%%

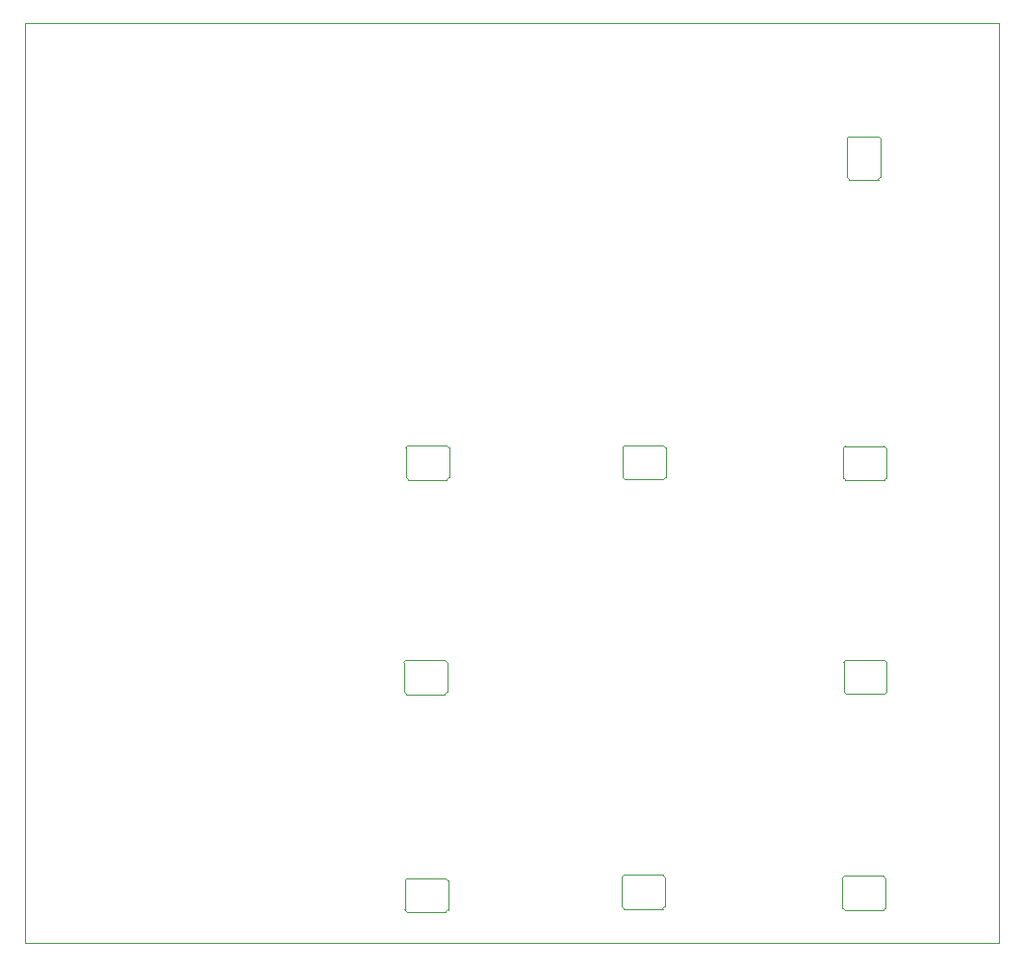
<source format=gbr>
%TF.GenerationSoftware,KiCad,Pcbnew,9.0.2*%
%TF.CreationDate,2025-07-10T19:44:48-04:00*%
%TF.ProjectId,AAPad_pcb,41415061-645f-4706-9362-2e6b69636164,rev?*%
%TF.SameCoordinates,Original*%
%TF.FileFunction,Profile,NP*%
%FSLAX46Y46*%
G04 Gerber Fmt 4.6, Leading zero omitted, Abs format (unit mm)*
G04 Created by KiCad (PCBNEW 9.0.2) date 2025-07-10 19:44:48*
%MOMM*%
%LPD*%
G01*
G04 APERTURE LIST*
%TA.AperFunction,Profile*%
%ADD10C,0.050000*%
%TD*%
%TA.AperFunction,Profile*%
%ADD11C,0.120000*%
%TD*%
G04 APERTURE END LIST*
D10*
X57150000Y-35718750D02*
X142875000Y-35718750D01*
X142875000Y-116681250D01*
X57150000Y-116681250D01*
X57150000Y-35718750D01*
D11*
%TO.C,D12*%
X109736200Y-73115100D02*
X109736200Y-75715100D01*
X109936200Y-75915100D02*
X113336200Y-75915100D01*
X113336200Y-72915100D02*
X109936200Y-72915100D01*
X113536200Y-75715100D02*
X113536200Y-73115100D01*
X109736200Y-73115100D02*
G75*
G02*
X109936200Y-72915100I200000J0D01*
G01*
X109936200Y-75915100D02*
G75*
G02*
X109736200Y-75715100I0J200000D01*
G01*
X113336200Y-72915100D02*
G75*
G02*
X113536200Y-73115100I-1J-200001D01*
G01*
X113536200Y-75715100D02*
G75*
G02*
X113336200Y-75915100I-200001J1D01*
G01*
%TO.C,D10*%
X129468800Y-45925000D02*
X129468800Y-49325000D01*
X129668800Y-49525000D02*
X132268800Y-49525000D01*
X132268800Y-45725000D02*
X129668800Y-45725000D01*
X132468800Y-49325000D02*
X132468800Y-45925000D01*
X129468800Y-45925000D02*
G75*
G02*
X129668800Y-45725000I200000J0D01*
G01*
X129668800Y-49525000D02*
G75*
G02*
X129468800Y-49325000I1J200001D01*
G01*
X132268800Y-45725000D02*
G75*
G02*
X132468800Y-45925000I0J-200000D01*
G01*
X132468800Y-49325000D02*
G75*
G02*
X132268800Y-49525000I-200001J1D01*
G01*
%TO.C,D14*%
X129197900Y-92007700D02*
X129197900Y-94607700D01*
X129397900Y-94807700D02*
X132797900Y-94807700D01*
X132797900Y-91807700D02*
X129397900Y-91807700D01*
X132997900Y-94607700D02*
X132997900Y-92007700D01*
X129197900Y-92007700D02*
G75*
G02*
X129397900Y-91807700I200000J0D01*
G01*
X129397900Y-94807700D02*
G75*
G02*
X129197900Y-94607700I0J200000D01*
G01*
X132797900Y-91807700D02*
G75*
G02*
X132997900Y-92007700I-1J-200001D01*
G01*
X132997900Y-94607700D02*
G75*
G02*
X132797900Y-94807700I-200001J1D01*
G01*
%TO.C,D15*%
X90529800Y-92020900D02*
X90529800Y-94620900D01*
X90729800Y-94820900D02*
X94129800Y-94820900D01*
X94129800Y-91820900D02*
X90729800Y-91820900D01*
X94329800Y-94620900D02*
X94329800Y-92020900D01*
X90529800Y-92020900D02*
G75*
G02*
X90729800Y-91820900I200000J0D01*
G01*
X90729800Y-94820900D02*
G75*
G02*
X90529800Y-94620900I0J200000D01*
G01*
X94129800Y-91820900D02*
G75*
G02*
X94329800Y-92020900I-1J-200001D01*
G01*
X94329800Y-94620900D02*
G75*
G02*
X94129800Y-94820900I-200001J1D01*
G01*
%TO.C,D13*%
X90684000Y-73137400D02*
X90684000Y-75737400D01*
X90884000Y-75937400D02*
X94284000Y-75937400D01*
X94284000Y-72937400D02*
X90884000Y-72937400D01*
X94484000Y-75737400D02*
X94484000Y-73137400D01*
X90684000Y-73137400D02*
G75*
G02*
X90884000Y-72937400I200000J0D01*
G01*
X90884000Y-75937400D02*
G75*
G02*
X90684000Y-75737400I0J200000D01*
G01*
X94284000Y-72937400D02*
G75*
G02*
X94484000Y-73137400I-1J-200001D01*
G01*
X94484000Y-75737400D02*
G75*
G02*
X94284000Y-75937400I-200001J1D01*
G01*
%TO.C,D17*%
X109675300Y-110906400D02*
X109675300Y-113506400D01*
X109875300Y-113706400D02*
X113275300Y-113706400D01*
X113275300Y-110706400D02*
X109875300Y-110706400D01*
X113475300Y-113506400D02*
X113475300Y-110906400D01*
X109675300Y-110906400D02*
G75*
G02*
X109875300Y-110706400I200000J0D01*
G01*
X109875300Y-113706400D02*
G75*
G02*
X109675300Y-113506400I0J200000D01*
G01*
X113275300Y-110706400D02*
G75*
G02*
X113475300Y-110906400I-1J-200001D01*
G01*
X113475300Y-113506400D02*
G75*
G02*
X113275300Y-113706400I-200001J1D01*
G01*
%TO.C,D16*%
X129090300Y-111010500D02*
X129090300Y-113610500D01*
X129290300Y-113810500D02*
X132690300Y-113810500D01*
X132690300Y-110810500D02*
X129290300Y-110810500D01*
X132890300Y-113610500D02*
X132890300Y-111010500D01*
X129090300Y-111010500D02*
G75*
G02*
X129290300Y-110810500I200000J0D01*
G01*
X129290300Y-113810500D02*
G75*
G02*
X129090300Y-113610500I0J200000D01*
G01*
X132690300Y-110810500D02*
G75*
G02*
X132890300Y-111010500I-1J-200001D01*
G01*
X132890300Y-113610500D02*
G75*
G02*
X132690300Y-113810500I-200001J1D01*
G01*
%TO.C,D18*%
X90594300Y-111204300D02*
X90594300Y-113804300D01*
X90794300Y-114004300D02*
X94194300Y-114004300D01*
X94194300Y-111004300D02*
X90794300Y-111004300D01*
X94394300Y-113804300D02*
X94394300Y-111204300D01*
X90594300Y-111204300D02*
G75*
G02*
X90794300Y-111004300I200000J0D01*
G01*
X90794300Y-114004300D02*
G75*
G02*
X90594300Y-113804300I0J200000D01*
G01*
X94194300Y-111004300D02*
G75*
G02*
X94394300Y-111204300I-1J-200001D01*
G01*
X94394300Y-113804300D02*
G75*
G02*
X94194300Y-114004300I-200001J1D01*
G01*
%TO.C,D11*%
X129159100Y-73173900D02*
X129159100Y-75773900D01*
X129359100Y-75973900D02*
X132759100Y-75973900D01*
X132759100Y-72973900D02*
X129359100Y-72973900D01*
X132959100Y-75773900D02*
X132959100Y-73173900D01*
X129159100Y-73173900D02*
G75*
G02*
X129359100Y-72973900I200000J0D01*
G01*
X129359100Y-75973900D02*
G75*
G02*
X129159100Y-75773900I0J200000D01*
G01*
X132759100Y-72973900D02*
G75*
G02*
X132959100Y-73173900I-1J-200001D01*
G01*
X132959100Y-75773900D02*
G75*
G02*
X132759100Y-75973900I-200001J1D01*
G01*
%TD*%
M02*

</source>
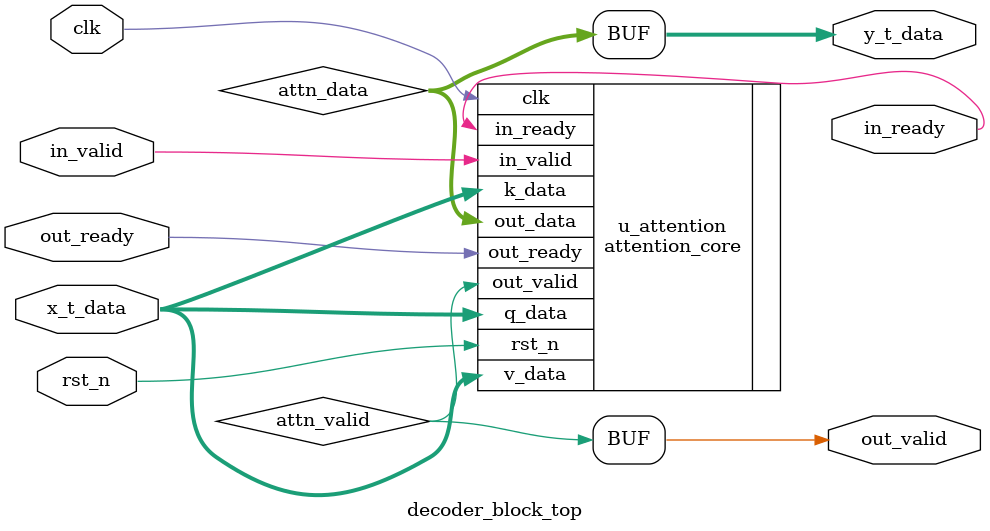
<source format=sv>
module decoder_block_top #(
    parameter int DATA_WIDTH = 16
) (
    input  logic clk,
    input  logic rst_n,
    input  logic in_valid,
    output logic in_ready,
    input  logic [DATA_WIDTH-1:0] x_t_data,
    output logic out_valid,
    input  logic out_ready,
    output logic [DATA_WIDTH-1:0] y_t_data
);
    logic attn_valid;
    logic [DATA_WIDTH-1:0] attn_data;

    attention_core #(
        .DATA_WIDTH(DATA_WIDTH)
    ) u_attention (
        .clk(clk),
        .rst_n(rst_n),
        .in_valid(in_valid),
        .in_ready(in_ready),
        .q_data(x_t_data),
        .k_data(x_t_data),
        .v_data(x_t_data),
        .out_valid(attn_valid),
        .out_ready(out_ready),
        .out_data(attn_data)
    );

    assign out_valid = attn_valid;
    assign y_t_data  = attn_data;
endmodule

</source>
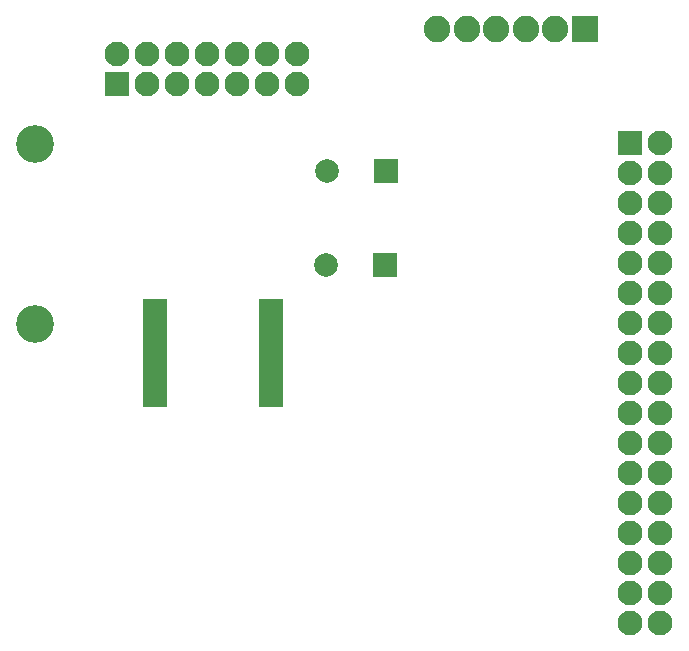
<source format=gbr>
G04 #@! TF.FileFunction,Soldermask,Top*
%FSLAX46Y46*%
G04 Gerber Fmt 4.6, Leading zero omitted, Abs format (unit mm)*
G04 Created by KiCad (PCBNEW 4.0.6) date 12/15/17 09:21:46*
%MOMM*%
%LPD*%
G01*
G04 APERTURE LIST*
%ADD10C,0.100000*%
%ADD11R,2.100000X2.100000*%
%ADD12C,2.100000*%
%ADD13R,2.000000X2.000000*%
%ADD14C,2.000000*%
%ADD15R,2.250000X2.250000*%
%ADD16C,2.250000*%
%ADD17C,3.200000*%
%ADD18O,3.200000X3.200000*%
%ADD19R,2.100000X0.750000*%
G04 APERTURE END LIST*
D10*
D11*
X240405920Y-72014080D03*
D12*
X242945920Y-72014080D03*
X240405920Y-74554080D03*
X242945920Y-74554080D03*
X240405920Y-77094080D03*
X242945920Y-77094080D03*
X240405920Y-79634080D03*
X242945920Y-79634080D03*
X240405920Y-82174080D03*
X242945920Y-82174080D03*
X240405920Y-84714080D03*
X242945920Y-84714080D03*
X240405920Y-87254080D03*
X242945920Y-87254080D03*
X240405920Y-89794080D03*
X242945920Y-89794080D03*
X240405920Y-92334080D03*
X242945920Y-92334080D03*
X240405920Y-94874080D03*
X242945920Y-94874080D03*
X240405920Y-97414080D03*
X242945920Y-97414080D03*
X240405920Y-99954080D03*
X242945920Y-99954080D03*
X240405920Y-102494080D03*
X242945920Y-102494080D03*
X240405920Y-105034080D03*
X242945920Y-105034080D03*
X240405920Y-107574080D03*
X242945920Y-107574080D03*
X240405920Y-110114080D03*
X242945920Y-110114080D03*
X240405920Y-112654080D03*
X242945920Y-112654080D03*
D13*
X219660480Y-82316320D03*
D14*
X214660480Y-82316320D03*
D13*
X219731600Y-74406760D03*
D14*
X214731600Y-74406760D03*
D15*
X236576240Y-62321440D03*
D16*
X234076240Y-62321440D03*
X231576240Y-62321440D03*
X229076240Y-62321440D03*
X226576240Y-62321440D03*
X224076240Y-62321440D03*
D11*
X196997320Y-67010280D03*
D12*
X196997320Y-64470280D03*
X199537320Y-67010280D03*
X199537320Y-64470280D03*
X202077320Y-67010280D03*
X202077320Y-64470280D03*
X204617320Y-67010280D03*
X204617320Y-64470280D03*
X207157320Y-67010280D03*
X207157320Y-64470280D03*
X209697320Y-67010280D03*
X209697320Y-64470280D03*
X212237320Y-67010280D03*
X212237320Y-64470280D03*
D17*
X190052960Y-72049640D03*
D18*
X190052960Y-87289640D03*
D19*
X200152360Y-85538560D03*
X200152360Y-86038560D03*
X200152360Y-86538560D03*
X200152360Y-87038560D03*
X200152360Y-87538560D03*
X200152360Y-88038560D03*
X200152360Y-88538560D03*
X200152360Y-89038560D03*
X200152360Y-89538560D03*
X200152360Y-90038560D03*
X200152360Y-90538560D03*
X200152360Y-91038560D03*
X200152360Y-91538560D03*
X200152360Y-92038560D03*
X200152360Y-92538560D03*
X200152360Y-93038560D03*
X200152360Y-93538560D03*
X200152360Y-94038560D03*
X210017360Y-94038560D03*
X210017360Y-93538560D03*
X210017360Y-93038560D03*
X210017360Y-92538560D03*
X210017360Y-92038560D03*
X210017360Y-91538560D03*
X210017360Y-91038560D03*
X210017360Y-90538560D03*
X210017360Y-90038560D03*
X210017360Y-89538560D03*
X210017360Y-89038560D03*
X210017360Y-88538560D03*
X210017360Y-88038560D03*
X210017360Y-87538560D03*
X210017360Y-87038560D03*
X210017360Y-86538560D03*
X210017360Y-86038560D03*
X210017360Y-85538560D03*
M02*

</source>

%%

When a line of the material above contains the string "input", it counts. State the total and nothing more.

* **Written solution**:
5